(Voci di dati)
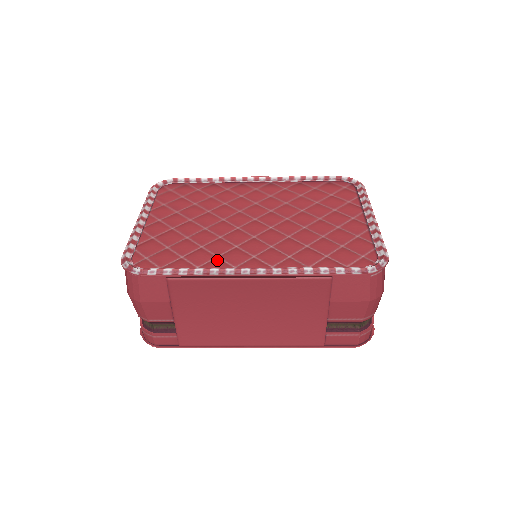
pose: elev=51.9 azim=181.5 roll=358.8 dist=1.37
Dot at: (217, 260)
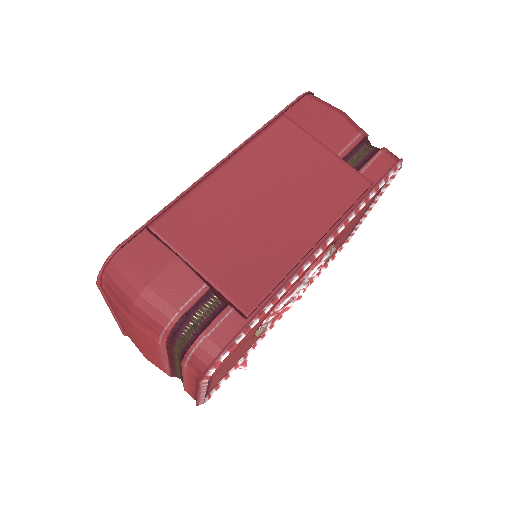
Dot at: occluded
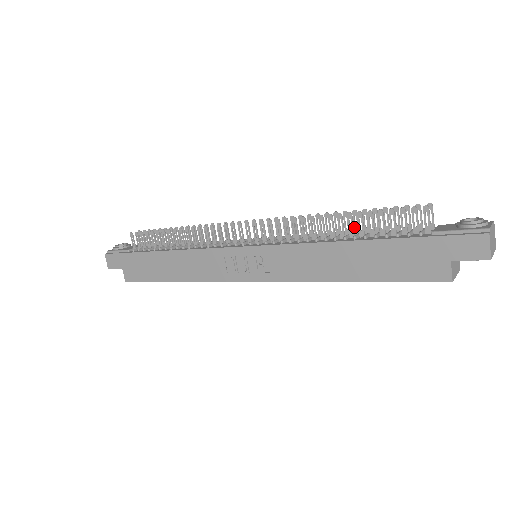
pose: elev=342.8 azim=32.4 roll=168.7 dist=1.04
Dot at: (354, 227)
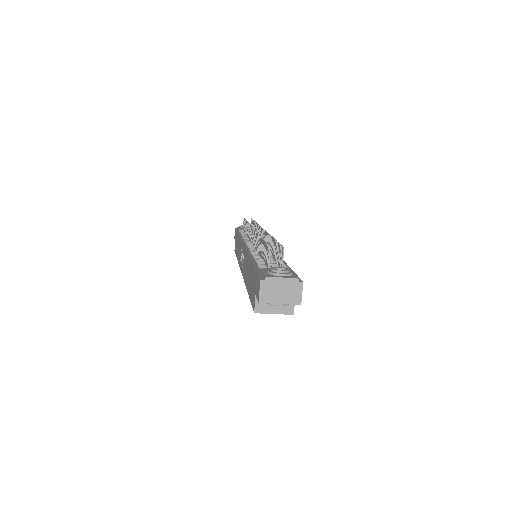
Dot at: (272, 252)
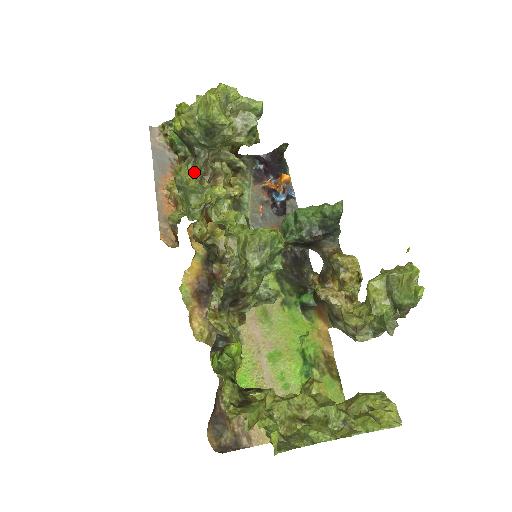
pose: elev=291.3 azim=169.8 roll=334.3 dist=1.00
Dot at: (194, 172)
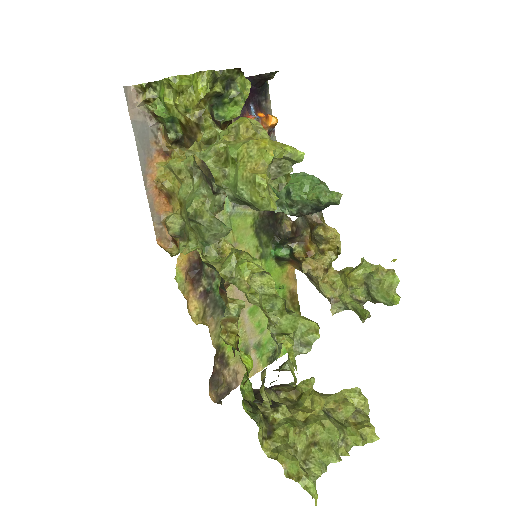
Dot at: (208, 202)
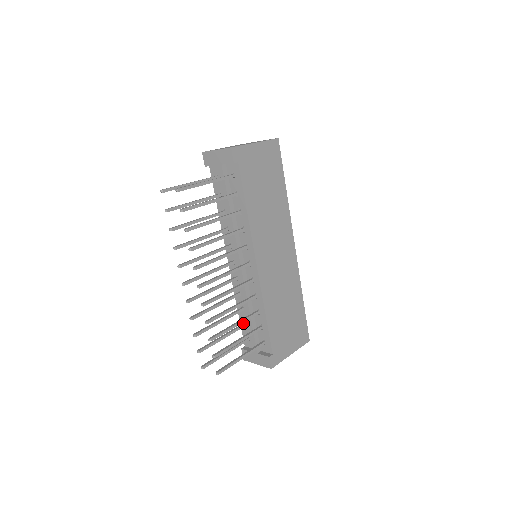
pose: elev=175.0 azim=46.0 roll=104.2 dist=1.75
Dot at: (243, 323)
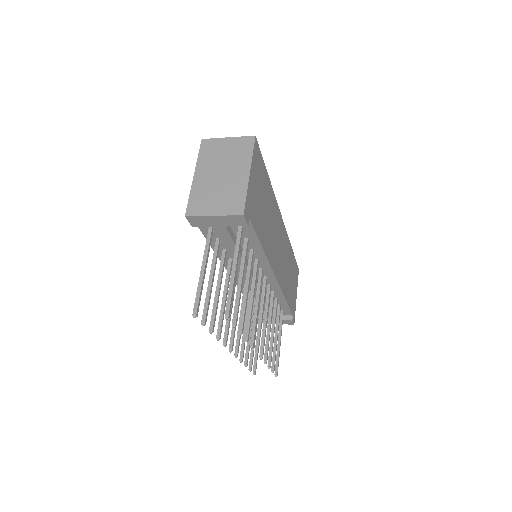
Dot at: occluded
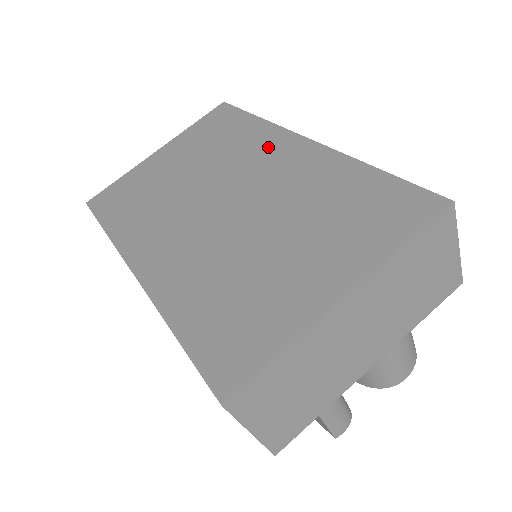
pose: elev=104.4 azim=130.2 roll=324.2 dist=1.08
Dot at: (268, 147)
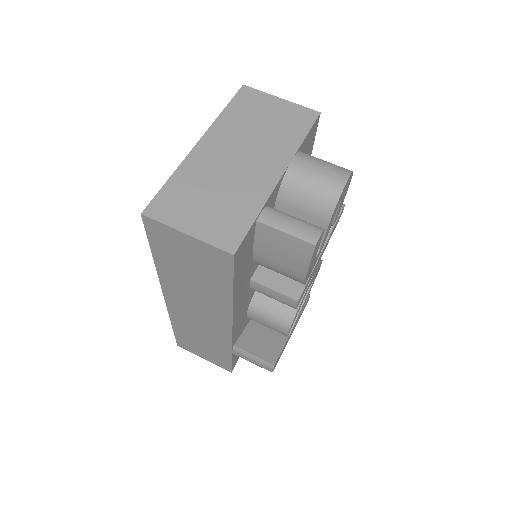
Dot at: occluded
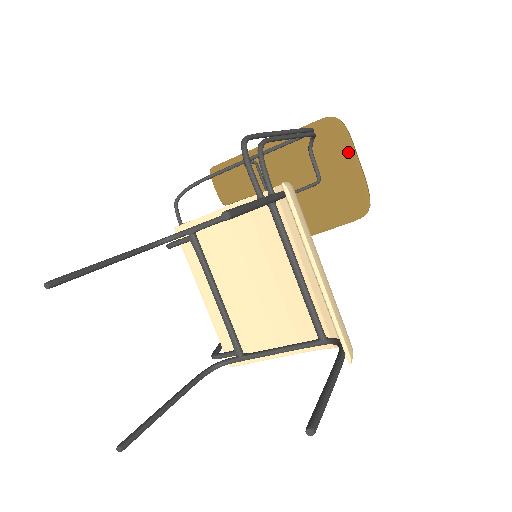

**COMPITO RICHIESTO:**
Presenti tutte le righe riportate sopra sotto forma di elenco numerato, tralasciando le righe vuote. Escluda le immagini dalla risposta.

**RISPOSTA SCRITTA:**
1. pose: elev=51.9 azim=181.5 roll=358.8 dist=1.37
2. Dot at: (217, 260)
3. Dot at: occluded
4. pose: elev=342.8 azim=32.4 roll=168.7 dist=1.04
5. Dot at: (354, 227)
6. Dot at: (272, 252)
7. pose: elev=291.3 azim=169.8 roll=334.3 dist=1.00
8. Dot at: (194, 172)
9. Dot at: (208, 202)
10. pose: elev=175.0 azim=46.0 roll=104.2 dist=1.75
11. Dot at: (243, 323)
12. Dot at: occluded
13. pose: elev=104.4 azim=130.2 roll=324.2 dist=1.08
14. Dot at: (268, 147)
15. Dot at: occluded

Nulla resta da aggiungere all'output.